The effluent is decationized through a column filled with 50 ml of a hydrogen-type strongly acidic cation exchange resin (Dowex HCR-W2), and then de-cationized through a column filled with 50 ml of an anion exchange resin (Dowex 66). Anion-treated. The electrical conductivity of the effluent during this treatment was continuously measured, and the results are shown in FIG. Similarly, the absorbance of the effluent at the time when the electric conductivity became the smallest during the ion exchange purification was measured, and the results are shown in Table 2.

Example 2 A glucose solution was purified and evaluated in the same manner as in Example 1, except that 50 ml of a weakly basic anion exchange resin (Dowex 66) was used as the decolorizing resin.

Comparative Example 1 A glucose solution was purified and evaluated in the same manner as in Example 1, except that activated carbon was used instead of the decolorizing resin.

Comparative Example 2 A glucose solution was purified and evaluated in the same manner as in Example 1 except that neither the resin for decolorization nor activated carbon was used, that is, the decolorization step was omitted.

From these tables and the results in FIG. 1, it can be seen that the method of the present invention provides much more excellent decolorization and desalting effects and increases the processing amount as compared with the conventional method.

Example 3 The upper layer was filled with 50 ml of decolorizing resin (Dowex MSA-1), and the lower layer was charged with a cation exchange resin (Dowex HCR-W).
2) Example 1 except that a resin column packed with 50 ml was used.
Purification of the glucose solution was carried out in the same manner as described above, and the evaluation was carried out in the same manner.
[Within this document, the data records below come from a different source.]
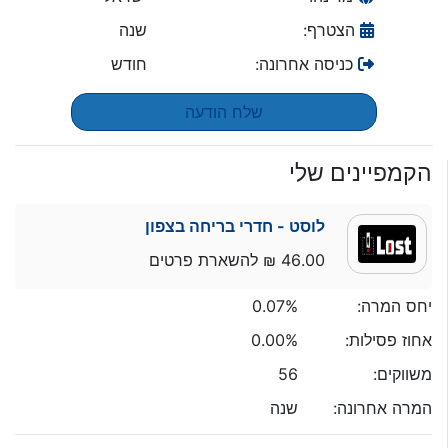
הצטרף:
שנה
כניסה אחרונה:
חודש
שלח הודעה
הקמפיינים שלי
לוסט - חדרי בריחה בצפון
46.00 ₪ להשארת פרטים
יחס המרה:
0.07%
אחוז פסילות:
0.00%
משווקים:
56
המרה אחרונה:
שנה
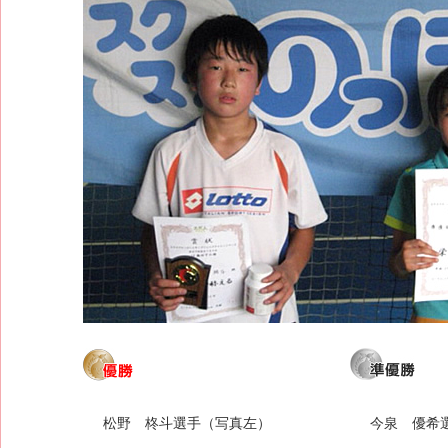
松野 柊斗選手（写真左）
今泉 優希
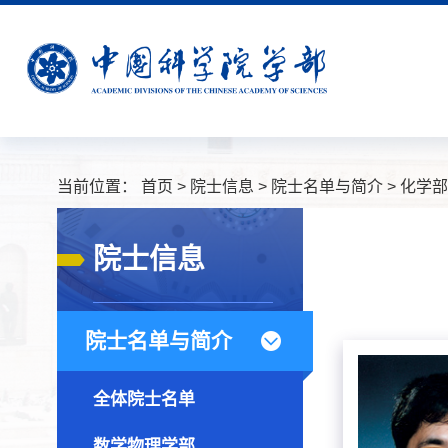
当前位置：
首页
>
院士信息
>
院士名单与简介
>
化学部
院士信息
院士名单与简介
全体院士名单
数学物理学部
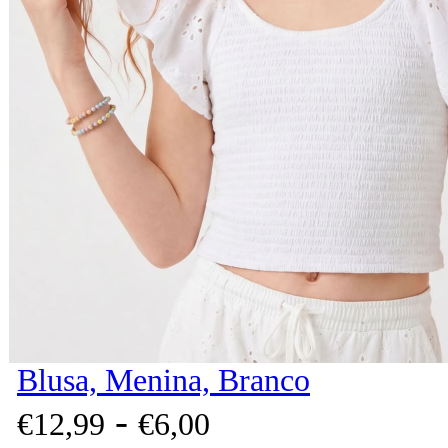
Blusa, Menina, Branco
-
€
12,
99
€
6,
00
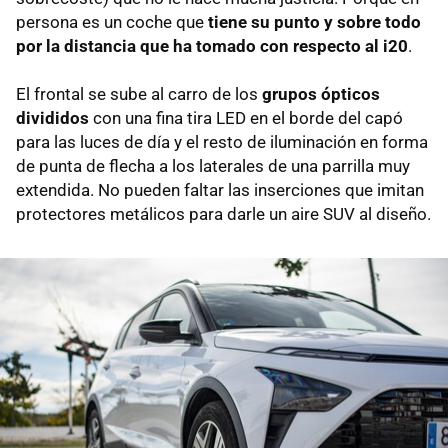
persona es un coche que
tiene su punto y sobre todo
por la distancia que ha tomado con respecto al i20
.
El frontal se sube al carro de los
grupos ópticos
divididos
con una fina tira LED en el borde del capó
para las luces de día y el resto de iluminación en forma
de punta de flecha a los laterales de una parrilla muy
extendida. No pueden faltar las inserciones que imitan
protectores metálicos para darle un aire SUV al diseño.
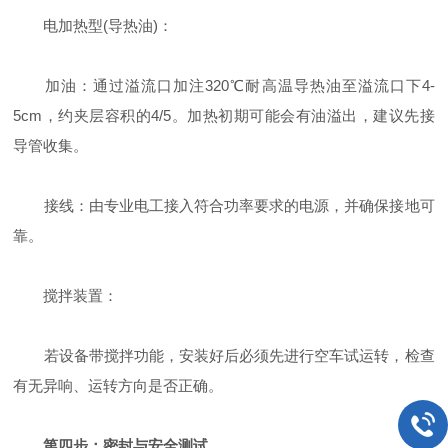
电加热型(导热油)：
加油：通过溢流口加注320℃耐高温导热油至溢流口下4-
5cm，约夹层容积的4/5。加热初期可能会有油溢出，建议先接
导管收集。
接线：由专业电工接入符合功率要求的电源，并确保接地可
靠。
搅拌装置：
若设备带搅拌功能，安装好后必须先进行空车试运转，检查
有无异响、运转方向是否正确。
第四步：密封与安全测试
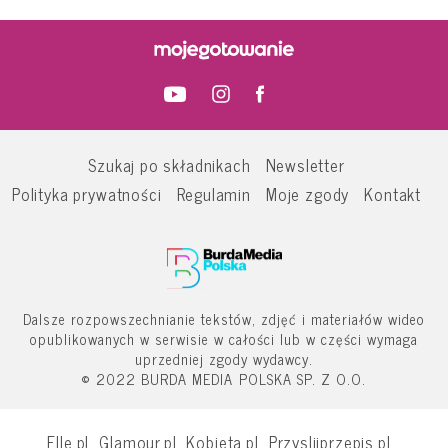
Szukaj po składnikach
Newsletter
Polityka prywatności
Regulamin
Moje zgody
Kontakt
Dalsze rozpowszechnianie tekstów, zdjęć i materiałów wideo
opublikowanych w serwisie w całości lub w części wymaga
uprzedniej zgody wydawcy.
© 2022 BURDA MEDIA POLSKA SP. Z O.O.
Elle.pl
Glamour.pl
Kobieta.pl
Przyslijprzepis.pl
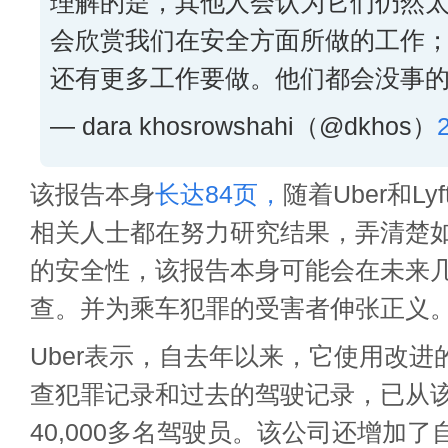
理解的是，其他人会认为它们仍然
会欣赏我们在安全方面所做的工作
还有更多工作要做。他们都会没事的。
— dara khosrowshahi（@dkhos）
该报告本身
长达84页，
随着Uber和L
相关人士都在努力研究结果，弄清楚
的安全性，该报告本身可能会在未来
查。并为乘车犯罪的受害者伸张正义
Uber表示，自去年以来，它使用改
查犯罪记录和过去的驾驶记录，已从
40,000多名驾驶员。该公司还增加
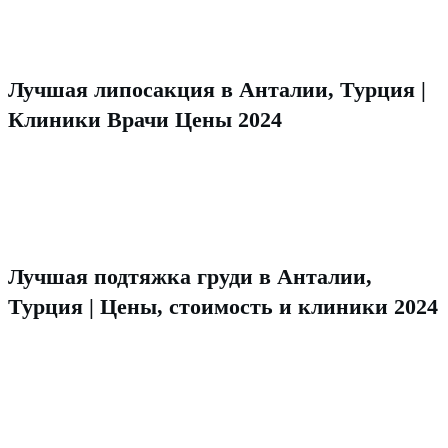
Лучшая липосакция в Анталии, Турция |
Клиники Врачи Цены 2024
Лучшая подтяжка груди в Анталии,
Турция | Цены, стоимость и клиники 2024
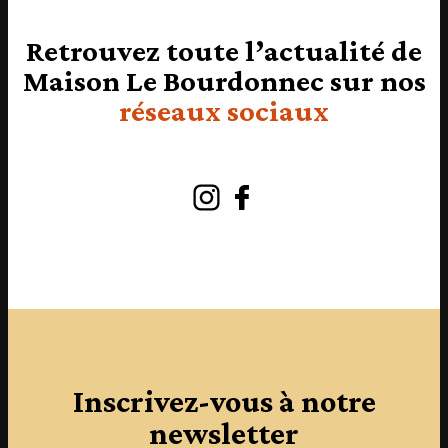
Retrouvez toute l’actualité de
Maison Le Bourdonnec sur nos
réseaux sociaux
Instagram
Facebook
Inscrivez-vous à notre
newsletter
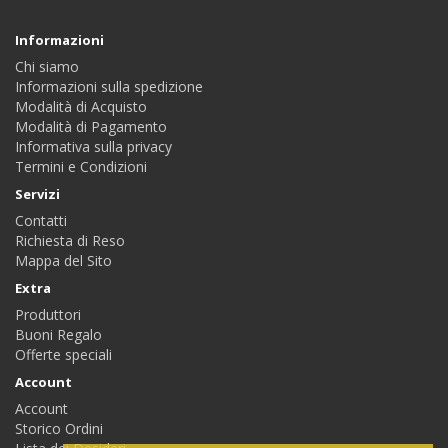
Informazioni
Chi siamo
Informazioni sulla spedizione
Modalità di Acquisto
Modalità di Pagamento
Informativa sulla privacy
Termini e Condizioni
Servizi
Contatti
Richiesta di Reso
Mappa del Sito
Extra
Produttori
Buoni Regalo
Offerte speciali
Account
Account
Storico Ordini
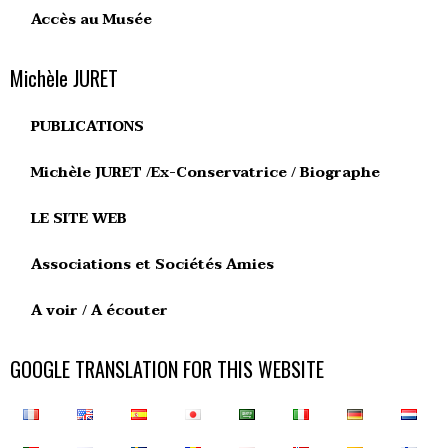
Accès au Musée
Michèle JURET
PUBLICATIONS
Michèle JURET /Ex-Conservatrice / Biographe
LE SITE WEB
Associations et Sociétés Amies
A voir / A écouter
GOOGLE TRANSLATION FOR THIS WEBSITE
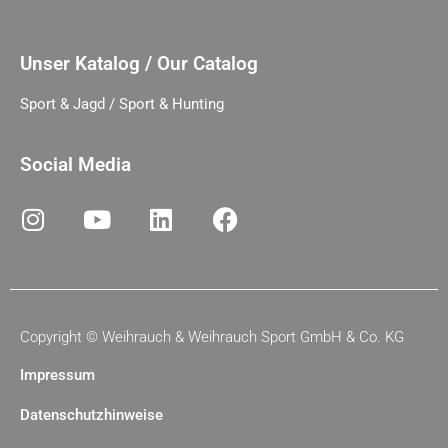
Unser Katalog / Our Catalog
Sport & Jagd / Sport & Hunting
Social Media
Copyright ©
Weihrauch & Weihrauch Sport GmbH & Co. KG
Impressum
Datenschutzhinweise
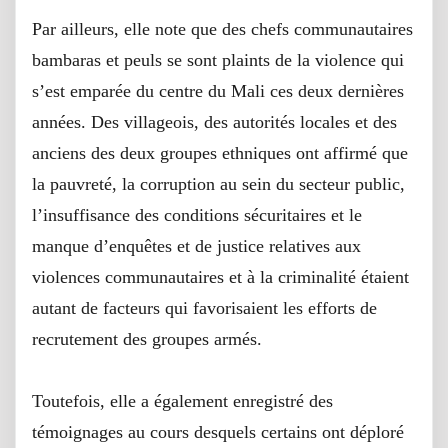
Par ailleurs, elle note que des chefs communautaires
bambaras et peuls se sont plaints de la violence qui
s’est emparée du centre du Mali ces deux dernières
années. Des villageois, des autorités locales et des
anciens des deux groupes ethniques ont affirmé que
la pauvreté, la corruption au sein du secteur public,
l’insuffisance des conditions sécuritaires et le
manque d’enquêtes et de justice relatives aux
violences communautaires et à la criminalité étaient
autant de facteurs qui favorisaient les efforts de
recrutement des groupes armés.
Toutefois, elle a également enregistré des
témoignages au cours desquels certains ont déploré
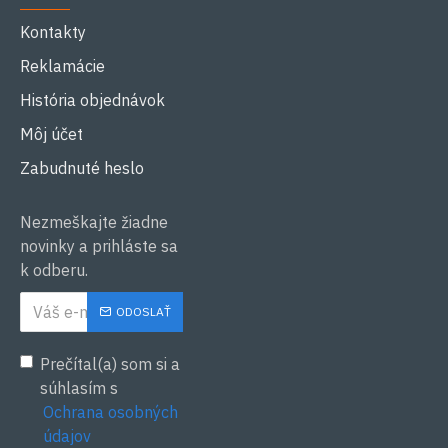
Kontakty
Reklamácie
História objednávok
Môj účet
Zabudnuté heslo
Nezmeškajte žiadne
novinky a prihláste sa
k odberu.
ODOSLAŤ
Prečítal(a) som si a
súhlasím s
Ochrana osobných
údajov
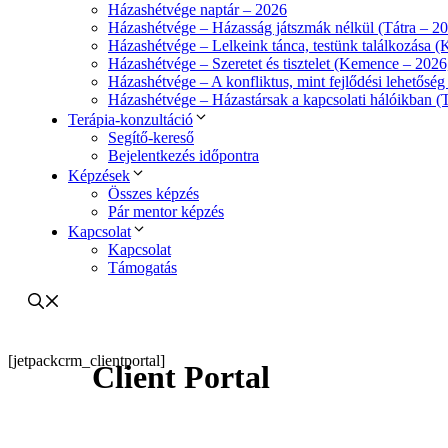
Házashétvége naptár – 2026
Házashétvége – Házasság játszmák nélkül (Tátra – 2
Házashétvége – Lelkeink tánca, testünk találkozása 
Házashétvége – Szeretet és tisztelet (Kemence – 2026
Házashétvége – A konfliktus, mint fejlődési lehetőség
Házashétvége – Házastársak a kapcsolati hálóikban (T
Terápia-konzultáció
Segítő-kereső
Bejelentkezés időpontra
Képzések
Összes képzés
Pár mentor képzés
Kapcsolat
Kapcsolat
Támogatás
[jetpackcrm_clientportal]
Client Portal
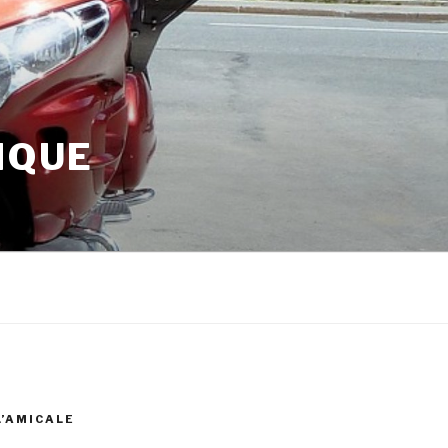
IQUE
L’AMICALE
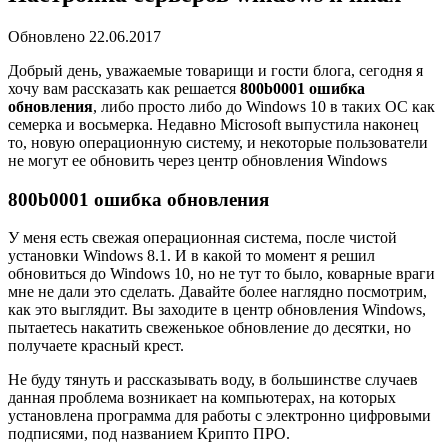
Обновлено 22.06.2017
Добрый день, уважаемые товарищи и гости блога, сегодня я
хочу вам рассказать как решается
800b0001 ошибка
обновления
, либо просто либо до Windows 10 в таких ОС как
семерка и восьмерка. Недавно Microsoft выпустила наконец
то, новую операционную систему, и некоторые пользователи
не могут ее обновить через центр обновления Windows
800b0001 ошибка обновления
У меня есть свежая операционная система, после чистой
установки Windows 8.1. И в какой то момент я решил
обновиться до Windows 10, но не тут то было, коварные враги
мне не дали это сделать. Давайте более наглядно посмотрим,
как это выглядит. Вы заходите в центр обновления Windows,
пытаетесь накатить свеженькое обновление до десятки, но
получаете красный крест.
Не буду тянуть и рассказывать воду, в большинстве случаев
данная проблема возникает на компьютерах, на которых
установлена программа для работы с электронно цифровыми
подписями, под названием Крипто ПРО.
As a result, the same effect as in Example 1 could be obtained.

(Effect of the Invention) As described above, according to the present invention, it is possible to provide a method for purifying a sugar solution with improved decolorization efficiency and ion exchange efficiency. Further, in the present invention, there is also an advantage that the problem of generation of bacteria in the decoloring step does not occur because activated carbon is not used.

[Brief description of the drawings]

FIG. 1 is a graph showing the relationship between the treatment time of a glucose solution and the electrical conductivity in Examples and Comparative Examples.

Claims (2)

(57) [Claims] 1. A method for purifying a sugar solution using a cation exchange resin and an anion exchange resin, wherein the sugar solution is subjected to decolorization and deacidification treatment using a decolorization resin before the decation treatment with the cation exchange resin. A method for purifying a sugar solution, which is a feature. 2. The method according to claim 1, wherein the decolorizing treatment, the deacidifying treatment and the decationizing treatment are carried out using a column in which the upper layer is filled with a decolorizing resin and the lower layer is filled with a cation exchange resin.